ABANDONED IN BERLIN: Introduction

Abandoned in Berlin, invites the reader to decide if anti-Semitism in Germany ceased at the end of the Second World War or was concealed by a new set of West German laws. The story reveals the history of a prestigious block of Jewish-owned apartments in Berlin, expropriated under National Socialism at the end of March 1936. The leading characters are a widow and her two teenage daughters, with the story narrated in the third person by Hilda, the only descendant of the youngest child, who currently lives in Novato, Northern California.

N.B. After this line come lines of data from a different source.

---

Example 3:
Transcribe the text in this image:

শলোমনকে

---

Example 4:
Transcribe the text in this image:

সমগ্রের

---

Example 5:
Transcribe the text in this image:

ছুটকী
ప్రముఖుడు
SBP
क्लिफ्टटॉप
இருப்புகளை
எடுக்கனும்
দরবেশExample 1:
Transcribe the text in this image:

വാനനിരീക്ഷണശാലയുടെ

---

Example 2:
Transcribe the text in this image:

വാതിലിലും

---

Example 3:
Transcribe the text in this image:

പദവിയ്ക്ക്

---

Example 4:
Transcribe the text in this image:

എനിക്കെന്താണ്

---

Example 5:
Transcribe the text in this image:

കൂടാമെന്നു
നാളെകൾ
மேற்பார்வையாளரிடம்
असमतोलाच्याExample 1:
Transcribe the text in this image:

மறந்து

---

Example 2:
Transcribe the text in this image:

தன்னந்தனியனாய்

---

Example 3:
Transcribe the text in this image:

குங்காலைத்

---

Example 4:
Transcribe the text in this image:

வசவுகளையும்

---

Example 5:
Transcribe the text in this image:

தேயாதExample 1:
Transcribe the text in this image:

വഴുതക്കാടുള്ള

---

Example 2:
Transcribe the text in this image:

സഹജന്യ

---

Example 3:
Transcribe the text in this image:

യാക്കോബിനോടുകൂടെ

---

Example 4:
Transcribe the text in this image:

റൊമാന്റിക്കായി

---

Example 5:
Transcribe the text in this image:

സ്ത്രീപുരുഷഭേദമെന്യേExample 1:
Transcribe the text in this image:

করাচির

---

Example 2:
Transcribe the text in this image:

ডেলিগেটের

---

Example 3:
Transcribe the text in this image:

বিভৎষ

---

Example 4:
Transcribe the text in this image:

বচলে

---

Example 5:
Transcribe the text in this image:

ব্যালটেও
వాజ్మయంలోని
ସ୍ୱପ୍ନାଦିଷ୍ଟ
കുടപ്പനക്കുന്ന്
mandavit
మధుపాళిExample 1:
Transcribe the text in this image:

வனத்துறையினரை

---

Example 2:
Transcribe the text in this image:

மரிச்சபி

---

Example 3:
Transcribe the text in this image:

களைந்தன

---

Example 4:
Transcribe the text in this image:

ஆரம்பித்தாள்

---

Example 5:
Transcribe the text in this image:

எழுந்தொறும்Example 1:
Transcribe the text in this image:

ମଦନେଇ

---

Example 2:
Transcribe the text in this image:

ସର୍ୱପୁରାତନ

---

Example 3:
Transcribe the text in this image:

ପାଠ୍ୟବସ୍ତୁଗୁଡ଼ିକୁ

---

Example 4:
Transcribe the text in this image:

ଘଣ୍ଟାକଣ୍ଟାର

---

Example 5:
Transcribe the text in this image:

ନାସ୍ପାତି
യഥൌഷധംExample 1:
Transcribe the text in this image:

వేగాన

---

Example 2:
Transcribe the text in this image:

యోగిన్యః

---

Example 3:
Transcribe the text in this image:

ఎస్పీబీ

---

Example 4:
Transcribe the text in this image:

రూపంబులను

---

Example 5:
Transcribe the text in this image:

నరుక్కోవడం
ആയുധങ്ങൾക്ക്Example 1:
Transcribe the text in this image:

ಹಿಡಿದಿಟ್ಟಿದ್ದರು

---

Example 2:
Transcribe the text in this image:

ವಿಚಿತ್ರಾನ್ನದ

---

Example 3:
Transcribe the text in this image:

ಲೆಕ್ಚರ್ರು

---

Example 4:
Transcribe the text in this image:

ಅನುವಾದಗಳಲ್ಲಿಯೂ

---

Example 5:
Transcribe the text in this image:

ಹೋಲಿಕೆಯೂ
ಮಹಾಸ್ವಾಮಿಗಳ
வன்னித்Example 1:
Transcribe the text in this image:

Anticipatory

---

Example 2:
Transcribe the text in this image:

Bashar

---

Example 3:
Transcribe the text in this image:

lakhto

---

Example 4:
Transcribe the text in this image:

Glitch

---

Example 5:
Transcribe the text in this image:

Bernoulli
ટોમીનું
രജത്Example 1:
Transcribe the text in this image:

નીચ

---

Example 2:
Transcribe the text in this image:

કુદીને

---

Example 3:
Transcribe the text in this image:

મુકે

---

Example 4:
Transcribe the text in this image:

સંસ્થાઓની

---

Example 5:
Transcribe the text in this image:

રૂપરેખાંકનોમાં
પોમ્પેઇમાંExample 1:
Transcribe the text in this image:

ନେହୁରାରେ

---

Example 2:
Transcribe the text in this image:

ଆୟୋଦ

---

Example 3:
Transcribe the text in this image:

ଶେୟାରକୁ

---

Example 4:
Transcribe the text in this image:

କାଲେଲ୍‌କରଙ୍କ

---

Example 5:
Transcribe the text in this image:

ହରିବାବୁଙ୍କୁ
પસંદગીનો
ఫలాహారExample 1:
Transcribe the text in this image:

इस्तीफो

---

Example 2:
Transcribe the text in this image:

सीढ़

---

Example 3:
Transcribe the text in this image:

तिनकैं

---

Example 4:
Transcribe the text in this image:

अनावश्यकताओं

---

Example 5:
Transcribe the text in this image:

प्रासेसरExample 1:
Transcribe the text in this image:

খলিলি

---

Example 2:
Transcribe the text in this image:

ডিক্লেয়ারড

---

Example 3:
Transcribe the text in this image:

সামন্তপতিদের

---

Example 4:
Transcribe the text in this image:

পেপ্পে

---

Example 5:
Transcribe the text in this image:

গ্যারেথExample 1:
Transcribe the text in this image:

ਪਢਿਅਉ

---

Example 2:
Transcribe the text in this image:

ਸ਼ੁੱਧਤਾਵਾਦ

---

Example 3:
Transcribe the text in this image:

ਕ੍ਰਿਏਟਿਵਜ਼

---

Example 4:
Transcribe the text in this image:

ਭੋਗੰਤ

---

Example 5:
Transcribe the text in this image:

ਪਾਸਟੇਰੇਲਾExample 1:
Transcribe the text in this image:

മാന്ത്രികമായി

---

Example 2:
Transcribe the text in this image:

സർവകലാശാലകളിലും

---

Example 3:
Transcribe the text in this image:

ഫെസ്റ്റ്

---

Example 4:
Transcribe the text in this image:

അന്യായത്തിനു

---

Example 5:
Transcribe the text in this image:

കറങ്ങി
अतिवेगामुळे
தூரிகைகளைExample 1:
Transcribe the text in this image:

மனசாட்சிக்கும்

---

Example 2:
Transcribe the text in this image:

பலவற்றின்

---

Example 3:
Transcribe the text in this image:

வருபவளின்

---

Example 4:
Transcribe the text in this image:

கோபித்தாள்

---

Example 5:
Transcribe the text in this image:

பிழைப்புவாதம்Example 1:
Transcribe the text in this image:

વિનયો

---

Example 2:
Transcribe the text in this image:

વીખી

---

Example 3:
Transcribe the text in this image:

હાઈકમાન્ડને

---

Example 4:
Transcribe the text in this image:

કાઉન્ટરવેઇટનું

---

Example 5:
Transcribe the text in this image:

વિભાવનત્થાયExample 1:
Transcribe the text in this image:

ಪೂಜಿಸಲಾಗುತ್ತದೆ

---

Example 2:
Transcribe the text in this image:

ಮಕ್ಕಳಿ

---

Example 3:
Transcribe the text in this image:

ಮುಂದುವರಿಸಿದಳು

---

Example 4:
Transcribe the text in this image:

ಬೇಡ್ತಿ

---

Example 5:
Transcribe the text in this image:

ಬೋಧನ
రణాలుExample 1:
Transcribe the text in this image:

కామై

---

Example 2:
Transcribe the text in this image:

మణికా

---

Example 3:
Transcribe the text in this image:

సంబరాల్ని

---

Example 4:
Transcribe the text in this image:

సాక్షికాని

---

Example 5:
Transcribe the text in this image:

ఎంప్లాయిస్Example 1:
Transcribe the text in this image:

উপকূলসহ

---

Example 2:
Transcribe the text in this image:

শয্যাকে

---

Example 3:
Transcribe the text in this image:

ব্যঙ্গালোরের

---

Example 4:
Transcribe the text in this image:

Researching the family’s past begins during June 2016 when Hilda visits Berlin to discover the home where her mother, Ellen, lived as a child and teenager. Through diligent research and the help of people and organizations in Berlin, Britain, the United States, and Israel, a story of persecution, discrimination, courage, and survival emerges.

Important events are exposed, beginning in December 1929, when the father of the family dies suddenly of natural causes. He leaves his wife to bring up his two adolescent daughters and manage the apartment business in the Charlottenburg-Wilmersdorf district of Berlin. The youngest daughter, aged eleven at the time of his death, inherits three eighths of the property, but because she is under age 21 and has no father, is placed under the “care” of a Nazi Guardianship Court. The Court controls all financial decisions affecting the minor, including the property, and slowly uses its power to squeeze the family out of their home, and then out of Germany. Not until the early 1950s can the survivors pursue restitution under newly-created West German regulations. What happens at this time is revealed in Abandoned in Berlin.